» **PROBLEM**
Pick out every line in the entries below that contains the string "kern" and copy each one.

» **MATERIAL PROVIDED**
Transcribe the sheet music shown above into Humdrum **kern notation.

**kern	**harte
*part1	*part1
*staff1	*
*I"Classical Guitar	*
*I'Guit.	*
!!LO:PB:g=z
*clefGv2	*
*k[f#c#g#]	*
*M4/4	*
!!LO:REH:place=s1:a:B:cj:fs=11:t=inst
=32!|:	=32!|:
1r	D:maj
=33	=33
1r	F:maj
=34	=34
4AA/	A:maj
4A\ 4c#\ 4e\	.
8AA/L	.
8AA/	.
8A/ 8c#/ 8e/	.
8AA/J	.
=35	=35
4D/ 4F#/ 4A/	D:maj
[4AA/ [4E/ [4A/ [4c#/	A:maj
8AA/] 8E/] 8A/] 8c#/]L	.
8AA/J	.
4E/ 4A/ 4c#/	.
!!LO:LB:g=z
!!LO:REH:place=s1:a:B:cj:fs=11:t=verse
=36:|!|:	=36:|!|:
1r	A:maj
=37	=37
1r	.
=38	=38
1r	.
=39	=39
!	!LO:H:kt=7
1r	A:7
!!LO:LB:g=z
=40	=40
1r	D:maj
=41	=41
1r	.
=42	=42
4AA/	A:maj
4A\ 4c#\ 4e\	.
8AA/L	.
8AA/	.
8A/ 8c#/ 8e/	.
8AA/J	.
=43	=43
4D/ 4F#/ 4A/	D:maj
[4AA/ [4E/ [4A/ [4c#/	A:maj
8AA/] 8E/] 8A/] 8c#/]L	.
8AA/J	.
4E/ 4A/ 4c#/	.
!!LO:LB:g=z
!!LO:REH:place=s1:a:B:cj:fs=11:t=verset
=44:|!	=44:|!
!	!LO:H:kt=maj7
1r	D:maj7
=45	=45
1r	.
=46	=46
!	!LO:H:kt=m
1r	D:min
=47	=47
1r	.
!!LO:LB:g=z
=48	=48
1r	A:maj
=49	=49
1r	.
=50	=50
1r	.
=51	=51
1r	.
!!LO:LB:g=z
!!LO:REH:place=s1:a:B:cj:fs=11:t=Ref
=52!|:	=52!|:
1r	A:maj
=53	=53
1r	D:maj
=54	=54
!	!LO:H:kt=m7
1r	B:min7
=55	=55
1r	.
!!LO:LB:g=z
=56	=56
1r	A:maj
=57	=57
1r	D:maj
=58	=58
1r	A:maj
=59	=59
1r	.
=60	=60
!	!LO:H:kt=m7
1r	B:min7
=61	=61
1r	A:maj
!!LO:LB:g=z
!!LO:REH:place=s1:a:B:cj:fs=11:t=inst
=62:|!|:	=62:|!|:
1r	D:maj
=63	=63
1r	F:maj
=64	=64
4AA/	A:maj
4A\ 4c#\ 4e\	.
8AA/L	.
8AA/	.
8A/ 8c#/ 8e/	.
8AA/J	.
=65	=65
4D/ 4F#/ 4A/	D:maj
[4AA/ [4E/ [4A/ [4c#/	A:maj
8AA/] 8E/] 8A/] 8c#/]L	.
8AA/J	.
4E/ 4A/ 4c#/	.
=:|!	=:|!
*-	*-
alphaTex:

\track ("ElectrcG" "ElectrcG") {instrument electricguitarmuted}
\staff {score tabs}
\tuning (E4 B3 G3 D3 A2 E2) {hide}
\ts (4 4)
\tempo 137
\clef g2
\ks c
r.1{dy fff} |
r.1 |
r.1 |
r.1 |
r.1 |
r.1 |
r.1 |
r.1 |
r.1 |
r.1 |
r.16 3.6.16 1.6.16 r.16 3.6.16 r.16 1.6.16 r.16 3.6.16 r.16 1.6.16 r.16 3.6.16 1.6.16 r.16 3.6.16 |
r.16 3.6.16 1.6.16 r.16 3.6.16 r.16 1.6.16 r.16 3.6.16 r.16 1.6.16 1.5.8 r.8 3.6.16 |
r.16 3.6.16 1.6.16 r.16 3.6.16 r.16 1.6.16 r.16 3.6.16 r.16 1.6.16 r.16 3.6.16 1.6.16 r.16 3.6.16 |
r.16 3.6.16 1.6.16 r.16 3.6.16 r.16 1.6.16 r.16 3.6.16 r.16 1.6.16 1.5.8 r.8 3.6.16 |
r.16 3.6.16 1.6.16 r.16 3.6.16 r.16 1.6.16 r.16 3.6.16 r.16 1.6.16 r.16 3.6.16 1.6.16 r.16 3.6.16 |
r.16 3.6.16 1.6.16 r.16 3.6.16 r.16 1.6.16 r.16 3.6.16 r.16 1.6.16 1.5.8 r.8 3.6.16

» **RESPONSE TO THE EXERCISE**
Transcribe the sheet music shown above into Humdrum **kern notation.
**kern	**harte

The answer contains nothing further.